Re: Nagios won't stay up
Posted: Fri Jul 26, 2013 1:45 pm
by kinnema
No config errors (plenty of warnings though

)
I think we may have found the issue... fingers crossed anyway. I found the mysqld log file and a dnx debug log file were over 2GB, so removed those and now it seems to be staying up. At least for the moment.
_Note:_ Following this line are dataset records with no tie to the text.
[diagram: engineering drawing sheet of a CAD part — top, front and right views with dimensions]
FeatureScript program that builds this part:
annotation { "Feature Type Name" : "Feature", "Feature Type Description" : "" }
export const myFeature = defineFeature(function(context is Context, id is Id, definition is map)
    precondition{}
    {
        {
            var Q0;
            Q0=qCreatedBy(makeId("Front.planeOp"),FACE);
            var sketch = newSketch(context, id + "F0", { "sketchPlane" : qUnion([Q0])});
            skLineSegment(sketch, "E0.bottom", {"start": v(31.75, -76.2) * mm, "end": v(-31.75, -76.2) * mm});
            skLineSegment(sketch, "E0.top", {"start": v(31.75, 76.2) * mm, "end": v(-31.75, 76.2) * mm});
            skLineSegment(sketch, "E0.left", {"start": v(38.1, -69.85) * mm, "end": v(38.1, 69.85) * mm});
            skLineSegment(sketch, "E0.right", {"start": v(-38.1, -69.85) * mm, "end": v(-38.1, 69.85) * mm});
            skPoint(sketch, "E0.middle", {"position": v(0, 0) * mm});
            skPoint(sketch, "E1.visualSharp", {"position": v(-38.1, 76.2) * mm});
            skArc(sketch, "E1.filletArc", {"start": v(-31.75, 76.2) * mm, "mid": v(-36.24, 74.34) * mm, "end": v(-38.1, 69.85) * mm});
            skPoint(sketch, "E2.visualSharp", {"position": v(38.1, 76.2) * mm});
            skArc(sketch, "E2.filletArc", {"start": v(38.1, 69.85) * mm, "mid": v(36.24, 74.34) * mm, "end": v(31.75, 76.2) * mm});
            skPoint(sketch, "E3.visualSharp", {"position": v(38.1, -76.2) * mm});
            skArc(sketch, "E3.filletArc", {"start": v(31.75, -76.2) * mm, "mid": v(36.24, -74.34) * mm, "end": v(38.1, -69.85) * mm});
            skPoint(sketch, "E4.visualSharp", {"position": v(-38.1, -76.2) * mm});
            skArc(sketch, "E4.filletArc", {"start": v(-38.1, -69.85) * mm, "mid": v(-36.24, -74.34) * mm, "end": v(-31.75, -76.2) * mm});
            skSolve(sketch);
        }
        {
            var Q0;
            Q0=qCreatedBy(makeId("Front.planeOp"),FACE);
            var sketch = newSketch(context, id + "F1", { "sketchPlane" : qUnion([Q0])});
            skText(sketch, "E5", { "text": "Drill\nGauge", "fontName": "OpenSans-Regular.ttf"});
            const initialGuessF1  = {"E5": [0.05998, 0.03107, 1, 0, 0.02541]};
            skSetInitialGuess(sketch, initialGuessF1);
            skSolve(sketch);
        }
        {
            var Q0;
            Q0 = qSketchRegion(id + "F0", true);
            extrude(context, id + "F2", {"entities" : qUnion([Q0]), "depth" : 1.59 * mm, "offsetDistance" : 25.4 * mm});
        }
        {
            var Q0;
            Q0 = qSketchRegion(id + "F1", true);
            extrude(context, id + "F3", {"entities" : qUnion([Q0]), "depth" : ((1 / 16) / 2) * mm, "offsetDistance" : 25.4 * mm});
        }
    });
I'll post back in a bit and let you know either way. Thanks for the help!
Re: Nagios won't stay up
Posted: Fri Jul 26, 2013 1:51 pm
by lmiltchev
H-m-m. I'm glad it's working now but I'm just wondering if you are running out of disk space... What's the output of the following commands?
Re: Nagios won't stay up
Posted: Fri Jul 26, 2013 2:24 pm
by kinnema
Disk space isn't an issue:
$ df -h
Filesystem Size Used Avail Use% Mounted on
/dev/mapper/VolGroup00-LogVol00
3.9G 2.7G 1.1G 72% /
/dev/mapper/VolGroup00-LogVol02
3.9G 2.7G 1.1G 72% /home
/dev/mapper/VolGroup00-LogVol06
632G 78G 522G 13% /opt
/dev/mapper/VolGroup00-LogVol05
9.7G 5.0G 4.3G 54% /var
/dev/mapper/VolGroup00-LogVol01
3.9G 829M 2.9G 23% /usr/local
/dev/sda1 251M 32M 207M 14% /boot
tmpfs 24G 0 24G 0% /dev/shm
tmpfs 100M 39M 62M 39% /var/nagiosramdisk
$ df -i
Filesystem Inodes IUsed IFree IUse% Mounted on
/dev/mapper/VolGroup00-LogVol00
1048576 130285 918291 13% /
/dev/mapper/VolGroup00-LogVol02
1048576 18497 1030079 2% /home
/dev/mapper/VolGroup00-LogVol06
171016192 50956 170965236 1% /opt
/dev/mapper/VolGroup00-LogVol05
2621440 17408 2604032 1% /var
/dev/mapper/VolGroup00-LogVol01
1048576 40368 1008208 4% /usr/local
/dev/sda1 66264 42 66222 1% /boot
tmpfs 94734 1 94733 1% /dev/shm
tmpfs 94734 535 94199 1% /var/nagiosramdisk
Things seem to be stable now.
Re: Nagios won't stay up
Posted: Fri Jul 26, 2013 2:36 pm
by lmiltchev
OK, let us know if you have any more issues. Thanks!